BOSTON (CBS) - Making history more accessible. That is the business for Maine based History IT, and as WBZ business reporter Jeff Brown reports, they've now got a massive project on their hands.

There are more than three million artifacts housed in the National Baseball Hall of Fame in Cooperstown, New York.

Digitizing them is the job handed to Portland's History IT and its staff of less than three dozen. Daunting, but very exciting says CEO Kristen Gwinn-Becker.

"It is an involved process, an expensive process, but I would argue an absolutely necessary one if we are wanting to tell stories about the past," Gwinn-Becker said.

And Major League Baseball has a rich history to show, and tell.

Case in point, you want to see Babe Ruth's vaudeville act or his barnstorming tour overseas?
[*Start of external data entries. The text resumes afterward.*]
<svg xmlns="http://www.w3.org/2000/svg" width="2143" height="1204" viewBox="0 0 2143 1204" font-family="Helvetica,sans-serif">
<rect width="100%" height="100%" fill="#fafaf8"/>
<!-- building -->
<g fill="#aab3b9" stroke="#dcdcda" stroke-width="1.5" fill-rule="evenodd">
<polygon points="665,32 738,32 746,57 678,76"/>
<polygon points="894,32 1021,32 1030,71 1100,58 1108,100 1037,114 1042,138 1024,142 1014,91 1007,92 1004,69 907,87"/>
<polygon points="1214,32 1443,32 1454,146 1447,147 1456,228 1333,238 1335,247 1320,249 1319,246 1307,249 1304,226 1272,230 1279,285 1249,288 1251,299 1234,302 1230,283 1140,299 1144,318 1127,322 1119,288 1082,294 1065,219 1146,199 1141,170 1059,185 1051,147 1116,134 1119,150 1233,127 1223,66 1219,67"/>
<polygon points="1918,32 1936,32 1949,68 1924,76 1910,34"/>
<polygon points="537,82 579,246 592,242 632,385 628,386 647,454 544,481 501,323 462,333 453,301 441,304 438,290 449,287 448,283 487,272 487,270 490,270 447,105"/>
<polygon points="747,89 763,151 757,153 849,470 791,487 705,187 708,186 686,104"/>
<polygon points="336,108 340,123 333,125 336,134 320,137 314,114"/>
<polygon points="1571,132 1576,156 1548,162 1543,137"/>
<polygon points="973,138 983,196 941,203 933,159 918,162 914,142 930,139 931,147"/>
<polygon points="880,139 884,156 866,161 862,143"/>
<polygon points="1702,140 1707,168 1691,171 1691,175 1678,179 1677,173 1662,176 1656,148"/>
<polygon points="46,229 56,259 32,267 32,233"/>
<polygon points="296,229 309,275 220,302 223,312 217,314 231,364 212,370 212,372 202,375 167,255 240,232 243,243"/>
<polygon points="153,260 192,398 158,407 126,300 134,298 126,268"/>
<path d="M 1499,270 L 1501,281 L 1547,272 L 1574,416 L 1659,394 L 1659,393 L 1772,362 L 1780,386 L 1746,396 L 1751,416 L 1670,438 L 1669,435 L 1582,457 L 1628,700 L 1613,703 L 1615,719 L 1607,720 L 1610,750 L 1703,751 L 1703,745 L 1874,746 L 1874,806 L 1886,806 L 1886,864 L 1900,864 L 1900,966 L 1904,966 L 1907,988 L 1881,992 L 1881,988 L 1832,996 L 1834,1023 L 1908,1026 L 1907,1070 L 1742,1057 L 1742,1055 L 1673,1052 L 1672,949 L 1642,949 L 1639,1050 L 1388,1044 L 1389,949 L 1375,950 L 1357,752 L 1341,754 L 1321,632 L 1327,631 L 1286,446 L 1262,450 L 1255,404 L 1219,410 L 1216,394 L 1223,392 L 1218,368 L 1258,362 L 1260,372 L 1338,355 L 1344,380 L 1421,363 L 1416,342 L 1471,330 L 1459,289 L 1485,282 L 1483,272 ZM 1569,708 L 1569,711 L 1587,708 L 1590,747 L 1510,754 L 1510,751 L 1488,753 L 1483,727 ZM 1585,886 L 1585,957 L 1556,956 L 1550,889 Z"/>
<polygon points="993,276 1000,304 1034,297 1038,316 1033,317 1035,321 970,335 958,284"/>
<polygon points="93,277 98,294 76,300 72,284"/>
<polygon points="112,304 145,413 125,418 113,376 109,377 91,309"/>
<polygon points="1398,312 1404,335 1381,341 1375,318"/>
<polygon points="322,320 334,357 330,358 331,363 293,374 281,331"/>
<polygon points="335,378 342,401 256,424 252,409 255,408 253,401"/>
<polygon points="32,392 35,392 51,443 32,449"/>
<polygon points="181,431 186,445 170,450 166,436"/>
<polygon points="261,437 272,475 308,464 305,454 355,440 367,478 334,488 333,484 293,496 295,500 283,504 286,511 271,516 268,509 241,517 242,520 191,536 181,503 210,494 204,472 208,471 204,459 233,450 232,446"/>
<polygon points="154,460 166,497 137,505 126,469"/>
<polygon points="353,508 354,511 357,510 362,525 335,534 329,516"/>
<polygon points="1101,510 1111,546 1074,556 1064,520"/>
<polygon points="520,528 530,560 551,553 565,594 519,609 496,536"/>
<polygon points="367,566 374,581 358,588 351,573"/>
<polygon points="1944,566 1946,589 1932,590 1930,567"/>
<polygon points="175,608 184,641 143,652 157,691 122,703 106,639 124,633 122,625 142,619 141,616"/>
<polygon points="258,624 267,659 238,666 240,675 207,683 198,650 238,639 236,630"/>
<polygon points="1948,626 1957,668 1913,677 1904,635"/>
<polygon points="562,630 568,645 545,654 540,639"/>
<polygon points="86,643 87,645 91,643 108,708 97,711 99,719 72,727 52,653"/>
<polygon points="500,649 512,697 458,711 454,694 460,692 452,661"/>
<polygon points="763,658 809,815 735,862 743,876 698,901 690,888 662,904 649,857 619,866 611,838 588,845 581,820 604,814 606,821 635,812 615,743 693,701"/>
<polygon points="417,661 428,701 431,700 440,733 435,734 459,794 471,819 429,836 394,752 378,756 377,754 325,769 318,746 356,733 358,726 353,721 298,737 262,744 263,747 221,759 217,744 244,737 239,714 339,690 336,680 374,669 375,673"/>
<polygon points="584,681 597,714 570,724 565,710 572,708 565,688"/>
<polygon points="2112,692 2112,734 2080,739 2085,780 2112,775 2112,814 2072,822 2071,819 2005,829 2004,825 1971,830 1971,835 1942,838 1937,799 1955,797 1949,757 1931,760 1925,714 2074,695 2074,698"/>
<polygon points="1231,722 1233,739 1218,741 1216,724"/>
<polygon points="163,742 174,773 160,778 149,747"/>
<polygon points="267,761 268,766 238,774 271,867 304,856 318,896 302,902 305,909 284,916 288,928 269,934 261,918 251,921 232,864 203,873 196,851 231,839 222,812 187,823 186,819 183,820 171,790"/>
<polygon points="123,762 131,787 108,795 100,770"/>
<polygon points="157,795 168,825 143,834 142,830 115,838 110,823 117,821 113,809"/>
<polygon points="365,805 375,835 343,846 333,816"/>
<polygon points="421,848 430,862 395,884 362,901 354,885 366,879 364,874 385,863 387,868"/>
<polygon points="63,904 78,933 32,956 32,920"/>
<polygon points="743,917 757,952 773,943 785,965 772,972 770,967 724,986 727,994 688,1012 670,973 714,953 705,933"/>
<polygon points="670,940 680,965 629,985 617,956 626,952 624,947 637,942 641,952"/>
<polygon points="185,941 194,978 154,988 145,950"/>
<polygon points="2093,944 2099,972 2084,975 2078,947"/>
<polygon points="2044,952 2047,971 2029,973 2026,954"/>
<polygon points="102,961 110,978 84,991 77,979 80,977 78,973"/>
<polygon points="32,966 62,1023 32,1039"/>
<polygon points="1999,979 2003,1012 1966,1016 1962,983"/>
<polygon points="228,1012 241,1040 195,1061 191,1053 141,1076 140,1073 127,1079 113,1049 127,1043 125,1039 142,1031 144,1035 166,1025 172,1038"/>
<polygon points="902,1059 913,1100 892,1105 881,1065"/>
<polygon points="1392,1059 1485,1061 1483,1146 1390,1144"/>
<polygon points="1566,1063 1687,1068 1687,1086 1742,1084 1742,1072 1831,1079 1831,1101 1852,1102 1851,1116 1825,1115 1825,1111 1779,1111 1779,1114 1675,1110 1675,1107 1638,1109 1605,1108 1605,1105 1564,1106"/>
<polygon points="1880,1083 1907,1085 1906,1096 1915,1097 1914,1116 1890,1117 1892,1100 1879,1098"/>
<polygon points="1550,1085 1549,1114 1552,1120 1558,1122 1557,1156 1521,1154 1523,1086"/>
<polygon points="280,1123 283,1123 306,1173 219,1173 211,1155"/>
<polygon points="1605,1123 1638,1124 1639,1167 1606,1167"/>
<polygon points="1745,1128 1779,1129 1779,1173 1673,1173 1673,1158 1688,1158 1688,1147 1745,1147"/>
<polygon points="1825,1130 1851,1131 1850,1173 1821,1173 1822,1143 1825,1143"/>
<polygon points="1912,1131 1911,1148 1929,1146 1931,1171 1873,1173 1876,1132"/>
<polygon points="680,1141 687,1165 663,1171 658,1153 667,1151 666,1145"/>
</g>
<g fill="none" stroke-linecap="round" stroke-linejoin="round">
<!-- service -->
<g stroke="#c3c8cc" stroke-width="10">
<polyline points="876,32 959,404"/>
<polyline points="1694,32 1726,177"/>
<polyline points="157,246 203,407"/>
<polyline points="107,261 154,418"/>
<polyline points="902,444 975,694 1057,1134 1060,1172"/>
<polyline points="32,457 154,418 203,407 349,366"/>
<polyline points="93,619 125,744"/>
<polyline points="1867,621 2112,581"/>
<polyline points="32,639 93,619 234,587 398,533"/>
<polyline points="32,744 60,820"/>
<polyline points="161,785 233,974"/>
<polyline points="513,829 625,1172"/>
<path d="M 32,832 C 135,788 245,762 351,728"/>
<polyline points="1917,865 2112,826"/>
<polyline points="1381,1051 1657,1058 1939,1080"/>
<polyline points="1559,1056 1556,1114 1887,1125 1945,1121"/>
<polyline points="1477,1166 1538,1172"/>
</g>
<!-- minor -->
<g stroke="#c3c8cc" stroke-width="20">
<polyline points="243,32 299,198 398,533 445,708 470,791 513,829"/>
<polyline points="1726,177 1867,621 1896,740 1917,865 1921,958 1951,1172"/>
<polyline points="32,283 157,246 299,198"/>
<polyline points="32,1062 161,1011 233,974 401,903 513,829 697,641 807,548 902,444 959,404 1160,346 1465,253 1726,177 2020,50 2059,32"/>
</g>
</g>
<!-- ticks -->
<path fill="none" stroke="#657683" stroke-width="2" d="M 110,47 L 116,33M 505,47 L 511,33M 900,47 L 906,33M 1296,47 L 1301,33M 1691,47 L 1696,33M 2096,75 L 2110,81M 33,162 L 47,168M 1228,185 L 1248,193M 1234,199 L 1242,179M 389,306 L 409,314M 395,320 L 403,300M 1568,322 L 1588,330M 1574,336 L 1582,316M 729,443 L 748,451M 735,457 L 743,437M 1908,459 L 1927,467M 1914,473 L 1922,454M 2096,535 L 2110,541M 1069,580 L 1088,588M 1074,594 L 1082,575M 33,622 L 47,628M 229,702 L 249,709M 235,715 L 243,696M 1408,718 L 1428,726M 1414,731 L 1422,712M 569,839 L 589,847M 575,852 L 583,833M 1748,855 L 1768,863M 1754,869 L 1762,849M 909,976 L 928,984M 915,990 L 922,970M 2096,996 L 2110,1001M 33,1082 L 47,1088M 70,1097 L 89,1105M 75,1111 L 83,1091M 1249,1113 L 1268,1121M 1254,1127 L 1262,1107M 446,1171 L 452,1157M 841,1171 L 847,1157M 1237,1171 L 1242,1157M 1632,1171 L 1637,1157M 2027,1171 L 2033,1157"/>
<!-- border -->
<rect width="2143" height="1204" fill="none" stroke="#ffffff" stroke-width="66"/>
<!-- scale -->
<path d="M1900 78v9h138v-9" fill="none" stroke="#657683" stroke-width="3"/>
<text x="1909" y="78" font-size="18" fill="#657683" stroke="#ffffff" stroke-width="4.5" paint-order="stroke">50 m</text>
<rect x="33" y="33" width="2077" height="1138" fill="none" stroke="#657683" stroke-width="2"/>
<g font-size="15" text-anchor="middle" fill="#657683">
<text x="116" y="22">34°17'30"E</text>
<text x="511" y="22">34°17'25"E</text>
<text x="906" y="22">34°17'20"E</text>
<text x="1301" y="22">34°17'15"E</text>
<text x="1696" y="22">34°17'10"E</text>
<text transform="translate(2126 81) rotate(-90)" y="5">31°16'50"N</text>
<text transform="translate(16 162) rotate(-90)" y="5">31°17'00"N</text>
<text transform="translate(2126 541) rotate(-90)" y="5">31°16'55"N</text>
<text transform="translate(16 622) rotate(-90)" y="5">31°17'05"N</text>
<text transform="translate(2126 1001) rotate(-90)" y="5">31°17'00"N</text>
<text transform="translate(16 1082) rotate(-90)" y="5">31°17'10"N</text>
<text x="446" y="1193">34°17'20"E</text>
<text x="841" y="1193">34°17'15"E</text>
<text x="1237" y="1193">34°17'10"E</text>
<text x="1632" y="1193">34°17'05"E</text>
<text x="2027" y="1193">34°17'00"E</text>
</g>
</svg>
Couple of strokes on the keyboard and you're there.

But with three million items to be digitized in a searchable format, where do you begin?

"We look at all of the possibilities and created a plan for developing it in increments or phases," Gwinn-Becker said.

But that doesn't mean there aren't challenges along the way.

"One is funding, but two, and a more difficult hurdle, is lack of understanding about what goes into creating that digital collection," she says.

So there is a mountain of work to do and one would imagine time has a tendency to slip away. More than three million items. Really?

"Yes that is the hope, that is the goal. The plan depending on fundraising is a three to five year implementation," she says.

And they have been working on this for some time now, with portions being released about every other week by the Hall of Fame.

"What will be released over the next several months, everything that has been part of that first phase, I believe is approximately 10 percent," she says.

And at the end of the day, it's all worth it:

"You can teach American history through the lens of baseball," she says. "You can interact with this content in new and exciting ways."

The whole project is expected to cost in the neighborhood of $15 million, but for Kristen Gwinn-Becker, it's a labor of love.